Elmley Castle is a village and civil parish in Worcestershire, in England, United Kingdom. It is located on the north side of Bredon Hill, 3 miles south-east of Pershore, in the local government district of Wychavon.

== Amenities and history ==

The village had a population of 580 in 2021, and retains public amenities such as a numerous bus routes, a public house, a primary school, a local shop selling local produce, and church.

The remaining public house is now called "The Queen Elizabeth Inn", after Elizabeth I, who is said to have stopped there in August 1575. According to local legend, Elizabeth I was presented with a hat on her arrival in the village on the road from the nearby town of Pershore. The slope upwards out of the village at that point is still known as "Besscaps".

The remains of a stone cross are still present in the centre of the village. Its age is unknown, and a significant portion remains underground.

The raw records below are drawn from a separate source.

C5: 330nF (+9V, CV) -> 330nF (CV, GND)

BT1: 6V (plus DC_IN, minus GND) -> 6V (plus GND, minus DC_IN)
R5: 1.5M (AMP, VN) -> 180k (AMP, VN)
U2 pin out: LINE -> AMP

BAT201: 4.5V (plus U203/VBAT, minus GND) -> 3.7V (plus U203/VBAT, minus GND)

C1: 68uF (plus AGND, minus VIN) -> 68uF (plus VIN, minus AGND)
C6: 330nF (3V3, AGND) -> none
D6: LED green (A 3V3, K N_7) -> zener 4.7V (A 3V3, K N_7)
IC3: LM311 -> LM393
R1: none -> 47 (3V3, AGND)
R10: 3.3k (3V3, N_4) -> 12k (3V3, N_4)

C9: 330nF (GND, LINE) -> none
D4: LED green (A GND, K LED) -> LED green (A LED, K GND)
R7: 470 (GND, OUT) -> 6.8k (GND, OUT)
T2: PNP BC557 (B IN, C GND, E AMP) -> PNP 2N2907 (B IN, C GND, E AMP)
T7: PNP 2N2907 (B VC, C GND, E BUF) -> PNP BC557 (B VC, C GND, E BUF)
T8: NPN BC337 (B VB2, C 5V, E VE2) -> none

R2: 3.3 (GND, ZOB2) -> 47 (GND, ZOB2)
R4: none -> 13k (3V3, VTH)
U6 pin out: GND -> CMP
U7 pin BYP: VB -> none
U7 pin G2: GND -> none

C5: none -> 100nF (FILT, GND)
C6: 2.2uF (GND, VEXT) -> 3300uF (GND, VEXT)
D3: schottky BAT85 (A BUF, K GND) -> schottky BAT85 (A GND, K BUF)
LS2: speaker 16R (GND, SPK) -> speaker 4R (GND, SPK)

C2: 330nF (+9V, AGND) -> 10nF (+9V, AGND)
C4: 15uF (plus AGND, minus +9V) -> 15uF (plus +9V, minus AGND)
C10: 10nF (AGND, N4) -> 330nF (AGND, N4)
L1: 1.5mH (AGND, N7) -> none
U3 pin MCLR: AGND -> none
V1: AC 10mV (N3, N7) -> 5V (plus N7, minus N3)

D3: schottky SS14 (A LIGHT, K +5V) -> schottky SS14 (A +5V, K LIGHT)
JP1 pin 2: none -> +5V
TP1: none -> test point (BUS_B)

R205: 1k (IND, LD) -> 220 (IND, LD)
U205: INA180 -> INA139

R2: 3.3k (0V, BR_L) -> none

The church of St. Mary dates from the end of the 11th century, the chancel shows herringbone pattern stonework in the external walls, the font has a 15th-century octagonal bowl on a 13th-century square base decorated with stone carved serpents and dragons and the church was much added to in succeeding centuries. It contains grand monuments to Thomas, 1st Earl of Coventry and 17th century effigies of members of the Savage family. The decline in the number of local Christian worshippers has led to a reduced service schedule at the church.

==Castle==

The ruins of an important Norman and medieval castle, from which the village derives its name, are located in the deer park, just over half a mile south, on Bredon Hill. The castle is supposed to have been built by Robert d'Abitot le Despenser in the years following the Norman Conquest. After his death (post 1098) it descended to his brother, Urse the sheriff, and on his death c. 1108, it then fell to his son and heir, Roger d'Abitot, who was unfortunately banished c. 1114, and it was then bestowed upon his sister Emmeline d'Abitot's husband, Walter Beauchamp. It remained in the powerful Beauchamp family as their chief seat until William de Beauchamp inherited the earldom and castle of Warwick from his maternal uncle, William Maudit, 8th Earl of Warwick, in 1268. Thereafter, Elmley Castle remained a secondary property of the Earls of Warwick until it was surrendered to the Crown in 1487. In 1528 the castle seems to have been still habitable, for Walter Walshe was then appointed constable and keeper, and ten years later Urian Brereton succeeded to the office. In 1544, however, prior to the grant to Christopher Savage (d.1545), who had been an Esquire of the Body of King Henry VIII, a survey was made of the manor and castle of Elmley, and it was found that the castle, strongly situated upon a hill surrounded by a ditch and wall, was completely uncovered and in decay.

An Elizabethan stone mansion succeeded the castle, on flatter ground, built for William Savage of Elmley Castle (1554-1616). Queen Elizabeth stayed on 20 August 1575 after visiting Worcester. This building was entirely remodelled in 1702.